▸ **How to complete this task**
Restate the entries word for word, omitting nothing.

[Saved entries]
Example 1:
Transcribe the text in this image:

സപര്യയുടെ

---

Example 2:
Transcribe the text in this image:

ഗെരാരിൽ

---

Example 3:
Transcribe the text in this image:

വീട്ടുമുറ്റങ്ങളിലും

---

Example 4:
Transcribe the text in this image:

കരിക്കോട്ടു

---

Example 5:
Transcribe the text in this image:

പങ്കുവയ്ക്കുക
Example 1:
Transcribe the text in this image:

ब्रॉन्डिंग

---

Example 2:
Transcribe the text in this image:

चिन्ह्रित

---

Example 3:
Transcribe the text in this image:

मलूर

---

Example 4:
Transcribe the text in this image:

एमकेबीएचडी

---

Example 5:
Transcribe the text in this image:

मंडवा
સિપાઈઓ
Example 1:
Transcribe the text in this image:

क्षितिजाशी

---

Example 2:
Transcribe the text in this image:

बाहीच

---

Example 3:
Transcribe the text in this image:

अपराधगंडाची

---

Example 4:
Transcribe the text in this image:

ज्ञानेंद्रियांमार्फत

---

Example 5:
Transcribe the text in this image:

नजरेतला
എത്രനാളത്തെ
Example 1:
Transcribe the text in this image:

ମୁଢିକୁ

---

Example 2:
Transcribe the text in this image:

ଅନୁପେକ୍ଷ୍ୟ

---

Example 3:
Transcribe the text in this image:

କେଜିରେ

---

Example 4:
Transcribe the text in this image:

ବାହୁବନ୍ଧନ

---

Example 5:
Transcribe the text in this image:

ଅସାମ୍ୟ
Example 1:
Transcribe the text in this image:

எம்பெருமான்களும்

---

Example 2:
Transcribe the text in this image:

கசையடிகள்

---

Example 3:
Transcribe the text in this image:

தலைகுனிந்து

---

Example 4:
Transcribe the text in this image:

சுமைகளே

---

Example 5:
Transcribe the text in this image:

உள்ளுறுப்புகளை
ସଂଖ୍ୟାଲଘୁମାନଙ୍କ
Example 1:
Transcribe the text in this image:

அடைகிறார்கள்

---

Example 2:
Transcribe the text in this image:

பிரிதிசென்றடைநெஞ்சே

▸ **Exercise output**
Example 1:
Transcribe the text in this image:

സപര്യയുടെ

---

Example 2:
Transcribe the text in this image:

ഗെരാരിൽ

---

Example 3:
Transcribe the text in this image:

വീട്ടുമുറ്റങ്ങളിലും

---

Example 4:
Transcribe the text in this image:

കരിക്കോട്ടു

---

Example 5:
Transcribe the text in this image:

പങ്കുവയ്ക്കുക
Example 1:
Transcribe the text in this image:

ब्रॉन्डिंग

---

Example 2:
Transcribe the text in this image:

चिन्ह्रित

---

Example 3:
Transcribe the text in this image:

मलूर

---

Example 4:
Transcribe the text in this image:

एमकेबीएचडी

---

Example 5:
Transcribe the text in this image:

मंडवा
સિપાઈઓ
Example 1:
Transcribe the text in this image:

क्षितिजाशी

---

Example 2:
Transcribe the text in this image:

बाहीच

---

Example 3:
Transcribe the text in this image:

अपराधगंडाची

---

Example 4:
Transcribe the text in this image:

ज्ञानेंद्रियांमार्फत

---

Example 5:
Transcribe the text in this image:

नजरेतला
എത്രനാളത്തെ
Example 1:
Transcribe the text in this image:

ମୁଢିକୁ

---

Example 2:
Transcribe the text in this image:

ଅନୁପେକ୍ଷ୍ୟ

---

Example 3:
Transcribe the text in this image:

କେଜିରେ

---

Example 4:
Transcribe the text in this image:

ବାହୁବନ୍ଧନ

---

Example 5:
Transcribe the text in this image:

ଅସାମ୍ୟ
Example 1:
Transcribe the text in this image:

எம்பெருமான்களும்

---

Example 2:
Transcribe the text in this image:

கசையடிகள்

---

Example 3:
Transcribe the text in this image:

தலைகுனிந்து

---

Example 4:
Transcribe the text in this image:

சுமைகளே

---

Example 5:
Transcribe the text in this image:

உள்ளுறுப்புகளை
ସଂଖ୍ୟାଲଘୁମାନଙ୍କ
Example 1:
Transcribe the text in this image:

அடைகிறார்கள்

---

Example 2:
Transcribe the text in this image:

பிரிதிசென்றடைநெஞ்சே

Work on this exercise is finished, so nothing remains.